Mr. Fishman, 40, announced that he was stepping down to spend more time with his wife and two small children, after five years of intense professional life here. He said he had accomplished his primary goal of getting the federal E-rate program off to a good start.

“I always believed that if the program started off well, then it would survive,” he said in an interview two days before his Aug. 28 departure.

That’s not to say the start-up was smooth. There were technical glitches and confusion among schools, libraries, and businesses over the complex eligibility and application rules for the education-rate discounts on telecommunications services. There was also rampant criticism by some with concerns about the program’s funding and scope. And, in June, the Federal Communications Commission slashed the total discount level available under the E-rate.

Still, school and library groups have growing confidence that the basic program has survived this rough passage--more than 30,000 applications were submitted--and they credit the former SLC chief with keeping it on an even keel. The SLC board has tapped Kate L. Moore, who had been the corporation’s chief operations officer, to follow Mr. Fishman as acting chief executive officer.

“Ira has done an extraordinary job against a firestorm of odds--not brought about by him, but by Congress,” said Anne L. Bryant, a member of the SLC board of directors and the executive director of the National School Boards Association in Alexandria, Va.

A Challenging Start-Up

By all accounts, Mr. Fishman had an arduous nine months after the SLC hired the telecommunications lawyer as its first employee in November 1997. By the end of January, he had picked a staff of 14 and spent $18 million on outside contractors to bring from nothing to full steam the procedures and tools--including a sophisticated World Wide Web site--to manage tens of thousands of applications from schools and libraries. At the same time, he spearheaded a nationwide information and training campaign.

K.G. Ouye, the chairwoman of the SLC board, said the board had confidence in Mr. Fishman’s top-drawer Yale and Harvard background and his knowledge of the E-rate. In the spring of 1996--just weeks after the Telecommunications Act of 1996, which led to creation of the E-rate, became law--he moved from the White House staff, where he had served briefly as a lawyer, to the FCC. At the commission, he helped the federal and state regulators and school and library officials who crafted the basic E-rate proposal that the FCC later adopted.

- _Data section_:
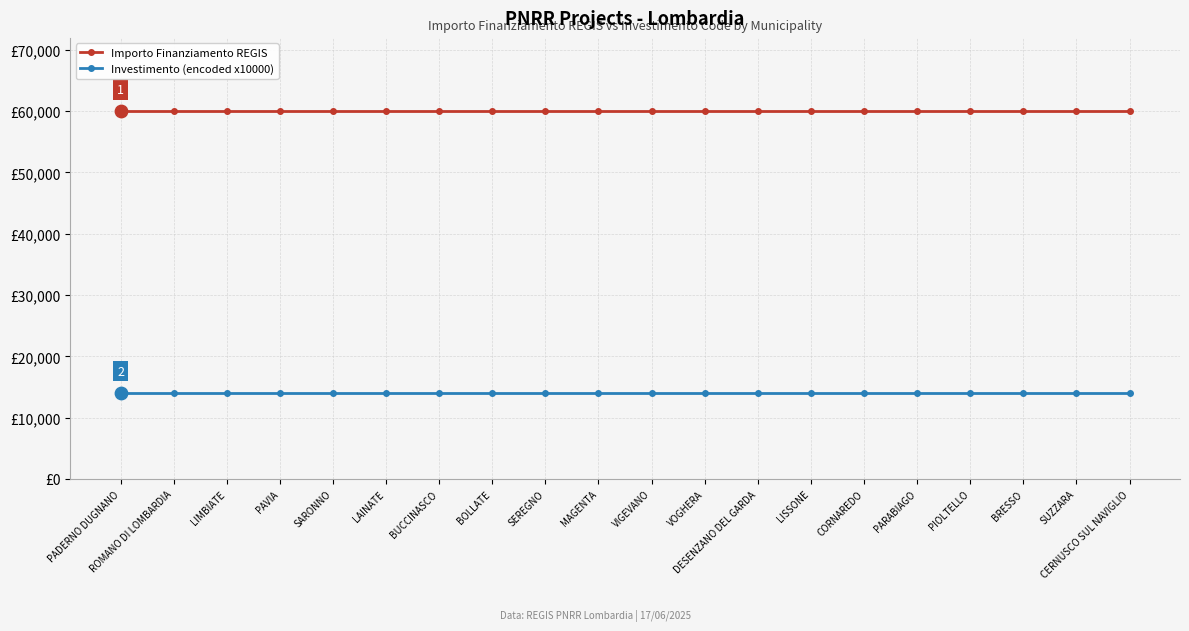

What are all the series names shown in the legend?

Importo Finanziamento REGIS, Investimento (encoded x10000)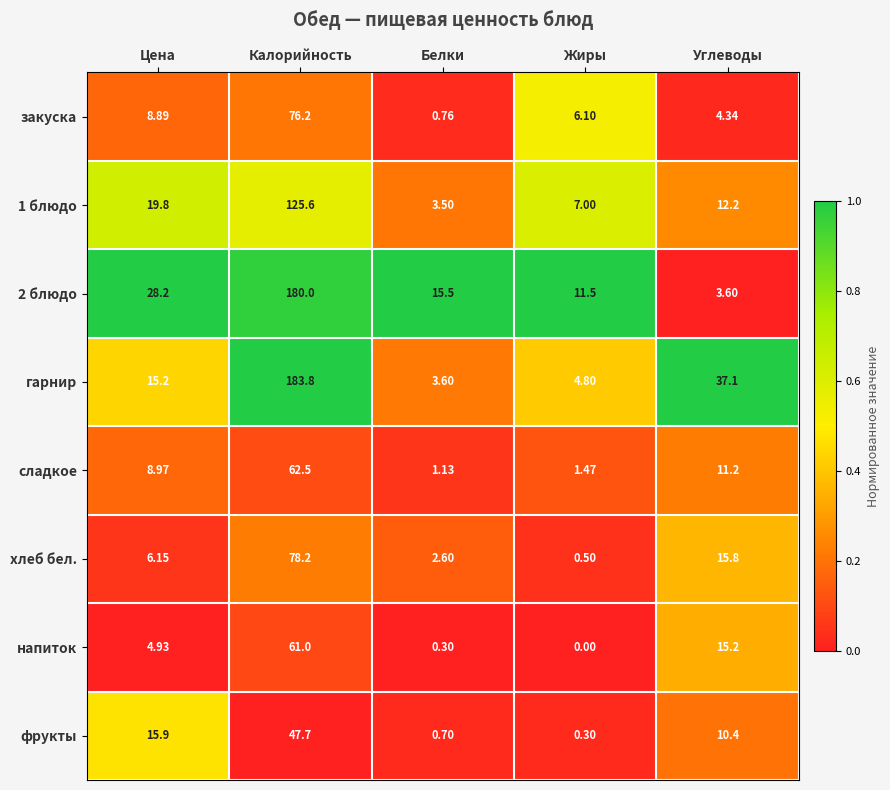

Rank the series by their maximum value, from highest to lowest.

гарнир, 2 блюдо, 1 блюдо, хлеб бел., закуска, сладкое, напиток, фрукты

- _Activities_:
A – Name every person the article on Mr. Fishman's departure from the SLC identifies by name, and give the role the article assigns each one.
B – Continue the article on Mr. Fishman's departure from the SLC, starting right after its last sentence.

- _Answers given_:
A –
- Ira Fishman: the former SLC chief, who stepped down after getting the E-rate program started
- Kate L. Moore: the SLC's chief operations officer, chosen as acting chief executive officer
- Anne L. Bryant: a member of the SLC board of directors and executive director of the National School Boards Association
- K.G. Ouye: chairwoman of the SLC board

B –
Mr. Fishman said he relished the challenge of bringing schools and libraries into the technological age. “It’s a great adventure: taking the two most dynamic segments of society--education and library services and telecommunications--and aligning them,” he said.

The adventure generated its share of critics, including Rep. W.J. “Billy” Tauzin, R-La., the chairman of the House telecommunications subcommittee, who wants Congress rather than the FCC to control E-rate funding.

Mr. Fishman is gone “none too soon,” said Ken Johnson, a spokesman for Rep. Tauzin. He branded the former SLC director “a former Al Gore lackey who has worked for various politicians throughout his career.” Mr. Fishman was a volunteer in Mr. Gore’s 1987-88 presidential campaign, and the vice president has been a leading E-rate booster.

Rep. Tauzin was one of several members of Congress to question Mr. Fishman’s $200,000 salary--which the SLC board set at the midpoint for CEOs of comparable nonprofit organizations. In June, under a congressional directive, the FCC cut his pay to $150,000.

Mr. Fishman accepted the reduction--though he had offered to resign when the salary issue flared up, board members said. But he said in the August interview that the cut was a factor in his decision to leave. “They made their decision, but I had to make my decision,” he said.

The low-key executive batted away the suggestion that he should have defended the program and himself more vigorously.

“Maybe I have a weird philosophy,” he said. “I really believe I should not be actively involved in policy debates. Even in places where [the SLC operations] have become the issue, we haven’t engaged in active political steps. We answered the questions.”

FCC Chairman William E. Kennard, in a statement to Education Week, praised Mr. Fishman, saying his “determination, professionalism, good humor, and leadership has ensured that support for connecting classrooms and libraries is well-administered and on its way.”